My prayers have changed...take me deeper than my feet could ever wander...may my faith be made stronger.

9 months...little guy, big potential.

On Christmas day Jack turned 9 months old!  We had an awesome holiday celebrating with both of our families.  We are so blessed with amazing siblings and parents!  We were also able to spend the month celebrating the birth of Jesus with caroling at the local nursing home (eek...5 moms and 10 kids under the age of 4...quite the adventure), Macy's 8th floor display, two women's Christmas events, my annual favorite things with the home girls, precious moments reading books to Luke and Jack about the birth of Jesus, putting up the tree, sharing gifts with each other, a wonderful candlelight Christmas Eve service, and the boys' Christmas program at their daycare/preschool.

 

Here is a short video of my energetic cow and adorable little lamb at their Christmas program:  Luke and Jack's Christmas Program

 

Jack's thyroid test results came back lower than the first initial test but still higher than normal.  This time it was 5.7 and 4 is the normal range.  We go to meet with an Endocrinologist on January 9th to get more information on the thyroid and what the future will look like with this medication.  

I absolutely love going to physical therapy!  We go once a week and our PT works Jack pretty hard and he is doing amazingly!  It is such a blessing to have such a wonderful place to go that has high expectations and we all enjoy going!  Luke asks to go to the PT's house because he has so much fun and she has the BEST toys...sorry Luke...it's not her house (it is her business)...but it does feels like home to us! :)  He is still working on that six pack so many exercises are spent on his core muscles.  He has been working on transferring his weight to the opposite side to grab things and has also gotten into the crawling position!  What a champ!  I always leave there with such excitement on the progress he is making.

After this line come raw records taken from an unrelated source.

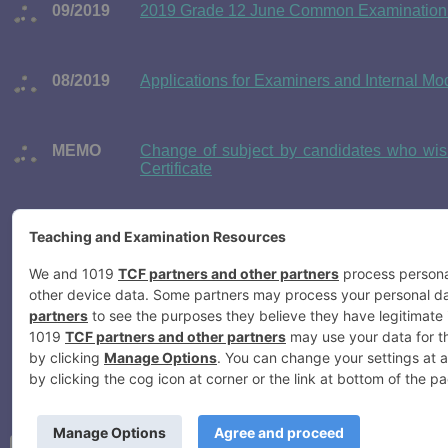
09/2019
2019 Grade 12 June Common Examination 
08/2019
Applications for Examiners and Internal 
MEMO
Change of subject by candidates who wish
Certificate
07/2019
Applications for Examiners and Internal 
Examinations
06/2019
June Examination 2019 Timetable for the
Examinations
05/2019
2019 Registration of Grade 12 National Sen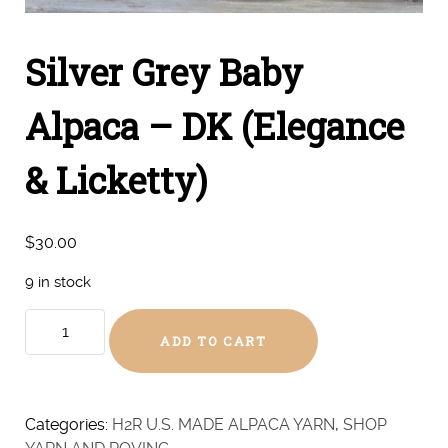
Silver Grey Baby
Alpaca – DK (Elegance
& Licketty)
$
30.00
9 in stock
Silver
ADD TO CART
Grey
Baby
Alpaca
-
Categories:
H2R U.S. MADE ALPACA YARN
,
SHOP
DK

We started treadmill training this week.  I posted about this in June, as Chris had talked with Dr. Ulrich, who has conducted numerous studies and published many journal articles on kids with Ds, as treadmill training improves developmental outcomes with walking.  Jack owned the treadmill like a boss.  :)

 

Little guy, big potential.  

So I wanted to share some of the videos that really encouraged me.  In the early days I used to stay up way too late and try to find videos, information, and pictures of what Jack's life would be like.  Again, I reflect on those days realizing that fear drove a lot of my thoughts and feelings about Jack having Down syndrome.  Will he be able to talk, walk, read, have friends, get a job, live with us forever, and on and on.  I had made assumptions of what persons with Ds could and could not do...boy was I wrong!   I do know that just because someone has an extra special chromosome doesn't mean that my Jack is going to be like them...just like we can't generalize ANYONE!  When we do, we miss out on some amazing individuals because of our own ignorance.  Check out some of my favorite people and how their lives encourage me!

Meet Teddy Kremer. I watch this video at least once a week.  He is a baseball fanatic and is the batboy for the Cincinnati Reds.  Teddy your love and excitement for life makes me smile! :)

Meet Tim Harris.  He's owns his own restaurant...and I would love a hug from this guy! I received this video two days after Jack was born.  I remember watching it in the hospital.  How many of us dance ourselves into our job everyday...can you say JOY????

Meet Rion Holcombe.  His mom captured him getting his acceptance letter to college.  I love the moment when he realizes it and looks up at his mom...gets me every time!  College...breaking stereotypes left and right!  Way to go Rion!  

Meet Jack Carroll.  Little guy, big potential.  YOU have been one of the BEST GIFTS I HAVE EVER GOTTEN and over 24,000 times people have read about you changing the world.  I am in awe of God's goodness and I am so thankful to get a front seat.  You have big potential, HUGE! I love you buddy and honored to be your mama!